Clothes Hound

Fashion and environment mesh on the vintage clothing rack.

Oh, Sarah Jessica Parker. It is pretty safe to say that she has influenced most major female shopping trends in the last decade through the behemoth of a marketing vehicle known as Sex and the City. The minute she donned that enviable tan, vintage Halston wrapdress and oversized shades in season three while attempting to go for the whole Jackie-O look because she was dating a politician, second-hand stores exploded as the new hot spots to shop. Suddenly, second-hand clothing was not just something that you inherited when your older brothers and sisters grew out of it, but a growing fashion trend of its own right. And with so many pros to buying vintage clothing, it seems like this trend will be here to stay.

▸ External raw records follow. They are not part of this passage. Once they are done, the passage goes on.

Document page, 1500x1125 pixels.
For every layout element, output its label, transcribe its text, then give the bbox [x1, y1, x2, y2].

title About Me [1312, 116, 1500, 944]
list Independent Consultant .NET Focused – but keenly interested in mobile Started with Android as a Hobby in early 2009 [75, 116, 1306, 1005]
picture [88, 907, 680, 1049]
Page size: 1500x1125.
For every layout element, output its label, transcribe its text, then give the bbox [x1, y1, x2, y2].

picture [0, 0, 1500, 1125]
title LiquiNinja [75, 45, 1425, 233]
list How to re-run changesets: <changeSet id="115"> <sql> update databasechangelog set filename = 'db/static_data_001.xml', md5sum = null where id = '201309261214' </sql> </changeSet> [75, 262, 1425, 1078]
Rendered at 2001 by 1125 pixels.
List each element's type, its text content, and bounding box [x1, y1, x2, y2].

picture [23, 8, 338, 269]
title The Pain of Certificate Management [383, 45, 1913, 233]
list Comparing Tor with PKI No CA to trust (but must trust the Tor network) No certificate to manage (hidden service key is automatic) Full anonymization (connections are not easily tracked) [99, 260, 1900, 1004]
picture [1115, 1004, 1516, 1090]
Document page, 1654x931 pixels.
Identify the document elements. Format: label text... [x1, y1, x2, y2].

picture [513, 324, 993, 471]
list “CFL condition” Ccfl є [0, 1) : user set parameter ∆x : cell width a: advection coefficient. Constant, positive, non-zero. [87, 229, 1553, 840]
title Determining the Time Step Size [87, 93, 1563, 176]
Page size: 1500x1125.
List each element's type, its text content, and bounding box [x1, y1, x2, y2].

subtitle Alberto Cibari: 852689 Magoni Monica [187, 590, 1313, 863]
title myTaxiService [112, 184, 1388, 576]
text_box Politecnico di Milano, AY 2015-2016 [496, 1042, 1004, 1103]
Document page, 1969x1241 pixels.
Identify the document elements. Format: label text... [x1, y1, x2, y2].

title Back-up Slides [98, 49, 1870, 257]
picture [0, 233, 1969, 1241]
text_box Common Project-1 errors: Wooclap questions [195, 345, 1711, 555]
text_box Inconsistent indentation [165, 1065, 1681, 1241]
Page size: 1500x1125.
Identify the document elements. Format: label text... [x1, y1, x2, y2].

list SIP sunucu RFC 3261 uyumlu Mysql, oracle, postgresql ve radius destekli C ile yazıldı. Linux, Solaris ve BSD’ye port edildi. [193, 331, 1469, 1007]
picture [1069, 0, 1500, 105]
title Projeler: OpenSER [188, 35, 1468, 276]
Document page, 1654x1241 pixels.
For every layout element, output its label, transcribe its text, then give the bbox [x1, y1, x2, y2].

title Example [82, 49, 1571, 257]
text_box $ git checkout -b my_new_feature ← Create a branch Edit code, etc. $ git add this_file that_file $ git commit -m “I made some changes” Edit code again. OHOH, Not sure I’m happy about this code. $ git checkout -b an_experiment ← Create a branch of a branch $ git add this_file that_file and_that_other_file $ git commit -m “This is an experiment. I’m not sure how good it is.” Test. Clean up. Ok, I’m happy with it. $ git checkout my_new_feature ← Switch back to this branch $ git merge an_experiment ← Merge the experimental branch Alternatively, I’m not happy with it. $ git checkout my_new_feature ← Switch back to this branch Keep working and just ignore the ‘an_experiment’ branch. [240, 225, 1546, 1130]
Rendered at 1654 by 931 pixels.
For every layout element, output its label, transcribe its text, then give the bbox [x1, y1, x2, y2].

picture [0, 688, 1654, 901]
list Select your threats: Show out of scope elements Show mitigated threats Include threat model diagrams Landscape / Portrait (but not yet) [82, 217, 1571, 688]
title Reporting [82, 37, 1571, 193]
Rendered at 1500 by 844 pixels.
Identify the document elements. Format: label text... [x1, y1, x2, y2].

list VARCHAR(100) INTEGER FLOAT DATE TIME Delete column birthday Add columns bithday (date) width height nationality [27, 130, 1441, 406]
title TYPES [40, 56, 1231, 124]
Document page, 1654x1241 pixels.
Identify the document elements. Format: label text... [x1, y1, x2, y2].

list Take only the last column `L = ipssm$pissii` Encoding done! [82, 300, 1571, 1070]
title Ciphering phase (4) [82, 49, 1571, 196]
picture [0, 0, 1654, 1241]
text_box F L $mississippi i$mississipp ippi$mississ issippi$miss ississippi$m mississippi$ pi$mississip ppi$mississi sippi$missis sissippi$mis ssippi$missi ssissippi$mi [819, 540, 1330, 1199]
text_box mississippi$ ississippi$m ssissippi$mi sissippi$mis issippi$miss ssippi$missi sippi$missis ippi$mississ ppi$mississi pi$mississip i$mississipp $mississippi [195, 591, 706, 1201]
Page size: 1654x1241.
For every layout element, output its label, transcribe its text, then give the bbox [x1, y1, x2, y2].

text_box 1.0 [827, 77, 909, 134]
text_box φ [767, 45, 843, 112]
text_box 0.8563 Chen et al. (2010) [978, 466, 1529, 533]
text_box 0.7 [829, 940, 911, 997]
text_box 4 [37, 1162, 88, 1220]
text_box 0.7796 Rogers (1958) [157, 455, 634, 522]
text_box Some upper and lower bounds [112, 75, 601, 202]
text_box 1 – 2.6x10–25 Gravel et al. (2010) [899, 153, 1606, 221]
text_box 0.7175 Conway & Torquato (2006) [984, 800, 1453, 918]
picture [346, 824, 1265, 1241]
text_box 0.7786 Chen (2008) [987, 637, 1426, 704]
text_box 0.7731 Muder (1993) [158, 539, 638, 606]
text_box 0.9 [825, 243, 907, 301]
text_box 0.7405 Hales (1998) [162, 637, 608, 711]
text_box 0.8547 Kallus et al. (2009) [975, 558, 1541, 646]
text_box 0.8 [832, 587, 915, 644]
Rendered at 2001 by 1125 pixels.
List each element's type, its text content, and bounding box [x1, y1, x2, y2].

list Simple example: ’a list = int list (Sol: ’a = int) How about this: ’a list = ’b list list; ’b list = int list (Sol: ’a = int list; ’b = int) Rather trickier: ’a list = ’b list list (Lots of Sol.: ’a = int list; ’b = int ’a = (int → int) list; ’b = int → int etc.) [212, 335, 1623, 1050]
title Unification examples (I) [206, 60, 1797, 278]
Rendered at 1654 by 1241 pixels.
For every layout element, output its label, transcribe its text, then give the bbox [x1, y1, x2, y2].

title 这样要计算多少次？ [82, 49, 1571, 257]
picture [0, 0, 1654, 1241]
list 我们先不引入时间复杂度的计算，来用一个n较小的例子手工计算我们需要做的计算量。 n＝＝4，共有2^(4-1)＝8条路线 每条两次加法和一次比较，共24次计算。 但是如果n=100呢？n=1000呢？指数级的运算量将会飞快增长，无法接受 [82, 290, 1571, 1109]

One of the best things about buying used clothing is that fashion is cyclical, especially in the last decade. It seems that every look has been reborn, slightly altered, then reborn again; from Studio 54-esque jumpsuits and disco dresses, to the leggings and neons of the ’80s, to even (gasp!) the flannel shirts of early ’90s grunge. But the most important aspect is not the “in vogue” state of vintage apparel. It is the environmental factor. The commercial recycling company U’SAgain recently found that the average American purchases around 70 pounds of textiles every year, and about 85 percent of that ends up in landfills. That’s a whole lotta garbage, and plenty of good fashion opportunities thrown out of the window. Not to mention, many of the fabrics used in clothing take hundreds of years to break down. By reusing clothing, we are keeping them out of the landfill, but also lessening the need for newer clothing which in turn makes for less pollutants caused by the factories that make them.

Places like Euphoria have been offering up great vintage styles since 1996, with quite the selection. From houndstooth coats and grandiose hats to bowling shirts and cowboy boots, they not only sell amazing vintage pieces, they also create new and unique looks by taking vintage pieces and restyling them. They like to call it “re-retail.” “Re-retail is the idea of taking something old and either repurposing it or finding new value in it,” says owner Tausha Lell. Lell created a group with two other talented women who think green, Suzanne Chaillot of Hidden Women of the Sea jewelry and Deborah Elberson, owner of the vintage boutique Flip Flop. Called The Common Thread 3, the group designs clothing, accessories and furniture by reusing items and turning them into something swoon worthy.

Elberson boasts a nice collection of vintage herself. Her store Flip-Flop, located in Jefferson Street Market, has a hefty collection of things like pill box hats, women’s suits that look like they were plucked right out of Mad Men, ties, coats and dresses. There is also an ample amount of vintage night gowns, which have recently become all the rage.

Other stores carry newer and higher ended used items.The Clothing Loft has some fantastic finds such as Fendi and Louis Vuitton purses, Trina Turk and ABS Allen Schwartz dresses, and Kate Spade heels. Similar places, like Upscale Resale, even have used wedding dresses to sell, for the thrifty bride on a budget.

Vintage shopping truly has something for everyone. Even the most haughty of Park Avenue princesses have been known to go bargain hunting for great vintage pieces to pair with their Marc Jacobs bags and Christian Louboutin shoes. And on the other side of the spectrum, broke college kids have been longtime fans of the eclectic style of a great thrift store find, often perusing Goodwill and Salvation Army stores to find their next great ensemble. “Vintage clothes are fun, and the quality is great because they are usually made well, and no one else will have it which is always a plus,” says Lell.